NAja macht ncihts, jetz musste halt wieder alles rückgängig machen, es scheint das du /dev/ nicht in /mnt/gentoo/dev gemountet hast.

----------

## KickaZz

Ich wusste nicht zu dem zeitpunkt nicht wo ich es dauerhaft editieren konnte. Also hatte ich mir gedacht bootest knoppix und kannst gucken wie es geht und direkt umstellen als gucken aufschreiben gentoo booten dann editieren. Das war halt die faulheit

 :Embarassed: 

Edit:

Hab nochmal knoppix gebootet. Stimmt ich hatte vergessen /dev und /proc zu mounten.

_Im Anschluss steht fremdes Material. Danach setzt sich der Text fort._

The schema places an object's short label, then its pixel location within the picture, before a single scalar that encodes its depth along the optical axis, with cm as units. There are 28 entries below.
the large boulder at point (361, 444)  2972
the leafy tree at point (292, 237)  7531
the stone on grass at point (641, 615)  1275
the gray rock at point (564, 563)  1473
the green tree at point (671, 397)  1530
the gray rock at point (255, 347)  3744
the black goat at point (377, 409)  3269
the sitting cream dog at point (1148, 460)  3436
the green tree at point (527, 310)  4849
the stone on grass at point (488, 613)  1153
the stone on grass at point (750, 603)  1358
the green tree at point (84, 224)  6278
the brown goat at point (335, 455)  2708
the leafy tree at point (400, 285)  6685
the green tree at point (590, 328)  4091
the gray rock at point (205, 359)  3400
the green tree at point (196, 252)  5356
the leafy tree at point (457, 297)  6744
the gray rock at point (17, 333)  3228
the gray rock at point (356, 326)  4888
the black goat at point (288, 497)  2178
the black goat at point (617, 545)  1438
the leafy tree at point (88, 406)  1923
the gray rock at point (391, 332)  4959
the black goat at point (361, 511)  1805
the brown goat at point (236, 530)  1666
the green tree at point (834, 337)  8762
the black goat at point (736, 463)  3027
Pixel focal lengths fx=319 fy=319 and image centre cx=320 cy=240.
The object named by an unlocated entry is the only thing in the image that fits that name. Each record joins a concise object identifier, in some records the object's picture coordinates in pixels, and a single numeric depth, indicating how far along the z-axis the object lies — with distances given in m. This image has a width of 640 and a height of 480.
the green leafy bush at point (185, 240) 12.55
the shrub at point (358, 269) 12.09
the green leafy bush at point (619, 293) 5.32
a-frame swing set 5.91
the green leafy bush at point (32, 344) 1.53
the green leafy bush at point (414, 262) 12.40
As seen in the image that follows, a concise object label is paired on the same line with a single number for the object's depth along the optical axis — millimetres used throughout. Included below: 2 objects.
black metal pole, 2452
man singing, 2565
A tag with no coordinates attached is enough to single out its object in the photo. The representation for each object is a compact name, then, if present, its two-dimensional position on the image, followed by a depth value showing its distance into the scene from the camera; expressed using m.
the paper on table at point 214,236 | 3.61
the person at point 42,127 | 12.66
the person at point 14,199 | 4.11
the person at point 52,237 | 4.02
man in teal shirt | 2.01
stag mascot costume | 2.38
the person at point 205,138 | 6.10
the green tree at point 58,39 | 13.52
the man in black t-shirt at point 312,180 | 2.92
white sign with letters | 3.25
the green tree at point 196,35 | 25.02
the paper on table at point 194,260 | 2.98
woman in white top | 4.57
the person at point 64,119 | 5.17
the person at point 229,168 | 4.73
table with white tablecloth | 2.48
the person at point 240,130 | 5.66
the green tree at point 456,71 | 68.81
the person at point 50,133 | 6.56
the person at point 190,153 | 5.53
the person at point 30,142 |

Jetzt bin ich in der chroot umgebung von gentoo über knoppix ohne fehler.

Ich wollte das passwort mit passwd ändern jetzt sagt der mir den fehler:

passwd: Fehler beim Ändern des Authentifizierungs-Token

----------

## ChrisJumper

 *Quote:*   

>  chroot /mnt/gentoo /bin/bash
> 
> # env-update
> 
> >> Regenerating /etc/ld.so.cache...
> ...

 

Hast du auch nach dem Chroot an das env-update und source /etc/profile gedacht?

----------

## KickaZz

Nein natürlich nicht.  Ich hatte dann mal in der /etc/passwd gefummelt. Na danach ging auf einmal nix mehr. Bin jetzt wieder dabei neu zu installieren ;(((( Trotzdem danke an alle die mir helfen wollten.

Mfg 

Kick

----------